For I know the thoughts and plans that I have for you, says the Lord, plans to prosper you and not to harm you, plans to give you hope and a future.

The asset-rich Hillsong denomination draws upon the popular American Pentecostal trend of tithing to fill the church coffers. The Assemblies of God in Australia also encourage this practice. The Internet is full of sites outlining people's complaints about Assemblies of God pastors pursuing individuals for money. There are also many young people on the Internet who defend Hillsong and the Assemblies of God on the grounds that `prosperity preaching', once applied to life, provides financial rewards.

Also evident in Australia are accounts of pastors putting pressure on individuals to increase their tithes to more than 40 per cent of their incomes. Some evangelical pastors have also been known to link salvation and the afterlife with their ability to increase tithes. Tithes are the most abused Christian financial practice in this country. It is for this reason that the mainstream Christian denominations such as the Catholics and Anglicans refuse to be involved in this practice. Pentecostal churches, such as Hillsong and the Assemblies of God, have been known to force tithing upon their congregations if they wish to be actively involved in practising their faith. This is an abuse upon individuals that the mainstream Christian churches see as an outdated Old Testament practice that has no relevance in the following of Jesus Christ. Most Christians do not see their entrance to heaven as a financial investment or a one-off transaction, and any faith that proposes salvation as such is ignoring the very foundations of Christianity.

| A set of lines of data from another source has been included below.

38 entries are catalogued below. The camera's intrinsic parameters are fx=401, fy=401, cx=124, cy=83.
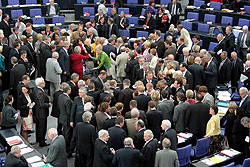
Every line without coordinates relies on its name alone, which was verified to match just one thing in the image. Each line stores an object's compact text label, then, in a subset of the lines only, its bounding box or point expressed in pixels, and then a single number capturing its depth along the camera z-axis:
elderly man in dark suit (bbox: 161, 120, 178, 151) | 8.01
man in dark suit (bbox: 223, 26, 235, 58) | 14.09
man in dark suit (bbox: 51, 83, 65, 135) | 9.68
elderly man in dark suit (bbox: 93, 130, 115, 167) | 7.69
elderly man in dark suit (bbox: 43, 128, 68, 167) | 7.80
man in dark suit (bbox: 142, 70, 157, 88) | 10.70
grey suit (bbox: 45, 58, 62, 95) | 11.60
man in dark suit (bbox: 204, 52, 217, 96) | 11.89
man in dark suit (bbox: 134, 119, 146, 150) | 7.97
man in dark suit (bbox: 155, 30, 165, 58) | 13.77
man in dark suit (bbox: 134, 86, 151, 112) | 9.55
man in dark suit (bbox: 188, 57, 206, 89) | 11.62
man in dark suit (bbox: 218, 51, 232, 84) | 12.34
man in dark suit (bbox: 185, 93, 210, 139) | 9.27
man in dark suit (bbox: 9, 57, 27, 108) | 11.17
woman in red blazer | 12.20
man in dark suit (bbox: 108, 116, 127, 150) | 7.94
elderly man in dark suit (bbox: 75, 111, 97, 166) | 8.27
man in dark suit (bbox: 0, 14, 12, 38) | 15.34
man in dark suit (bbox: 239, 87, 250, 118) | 9.95
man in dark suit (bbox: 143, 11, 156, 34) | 17.30
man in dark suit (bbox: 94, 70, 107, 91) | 10.46
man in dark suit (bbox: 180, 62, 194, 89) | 11.15
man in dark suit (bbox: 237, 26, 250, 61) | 14.70
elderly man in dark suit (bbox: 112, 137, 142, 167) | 7.45
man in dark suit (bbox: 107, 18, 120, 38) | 16.23
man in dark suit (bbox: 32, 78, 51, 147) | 9.59
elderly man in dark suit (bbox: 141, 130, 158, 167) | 7.64
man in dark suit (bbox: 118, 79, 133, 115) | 9.95
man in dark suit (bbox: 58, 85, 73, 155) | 9.34
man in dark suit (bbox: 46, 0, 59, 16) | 18.81
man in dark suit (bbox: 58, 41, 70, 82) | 11.91
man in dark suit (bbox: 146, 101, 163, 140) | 8.74
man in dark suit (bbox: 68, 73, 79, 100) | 10.17
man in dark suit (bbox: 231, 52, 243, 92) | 12.48
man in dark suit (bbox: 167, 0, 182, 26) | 18.20
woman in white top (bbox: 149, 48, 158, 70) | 12.04
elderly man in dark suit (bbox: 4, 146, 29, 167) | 7.38
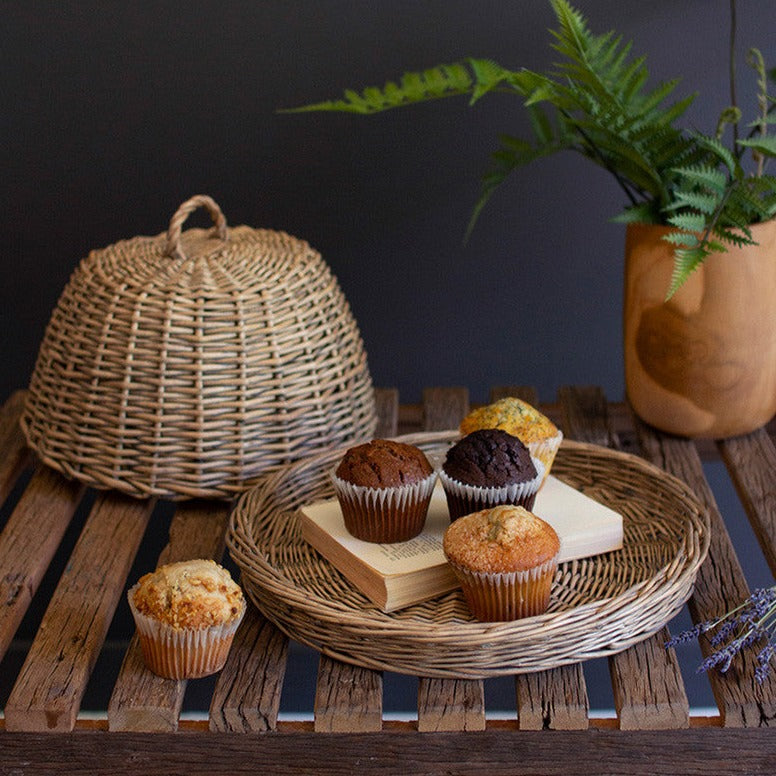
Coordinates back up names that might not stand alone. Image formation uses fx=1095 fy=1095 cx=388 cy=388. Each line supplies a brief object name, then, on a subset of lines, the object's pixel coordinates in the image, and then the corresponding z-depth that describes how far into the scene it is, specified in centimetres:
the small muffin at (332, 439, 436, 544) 112
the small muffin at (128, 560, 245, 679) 99
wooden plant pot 137
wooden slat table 95
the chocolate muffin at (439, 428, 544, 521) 113
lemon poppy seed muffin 125
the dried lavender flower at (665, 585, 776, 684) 99
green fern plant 126
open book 107
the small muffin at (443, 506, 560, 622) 100
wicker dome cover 130
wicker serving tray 98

I draw attention to some mainstream religious leaders who have expressed concern about Pentecostal practices. Cardinal Pell of the Catholic Church has recently said that there is nothing in the gospel to say that if you followed Christ you would be more prosperous and successful. He said:

We know from Christ's teachings that riches are no great advantage in moving towards heaven.

Anglican Archbishop Ivan Lee has also expressed concern that the extreme emotion of Hillsong services could be manipulative, saying `the worship is in danger of being experience centred rather than Bible teaching centred'. With the election of a Family First senator, the church and state are no longer separate entities. I try to practise my religion as best I can; however, I would be disturbed if my church, the Catholic Church, was exclusively represented by a political party. The strength of our democracy is that it is inclusive and not sectarian.

Family First need to come clean to the nation and reveal their agenda and policies rather than hide behind the smokescreen of their pro family rhetoric. Given the Prime Minister's cultivation of the Pentecostal vote, it is time that the Prime Minister was accountable for his dealings with Family First so that he can help reinforce the continued separation of religion and the state. The Prime Minister has invested too much in the Pentecostal churches to avoid scepticism. I look forward to asking our Prime Minister in three years time if the price was right.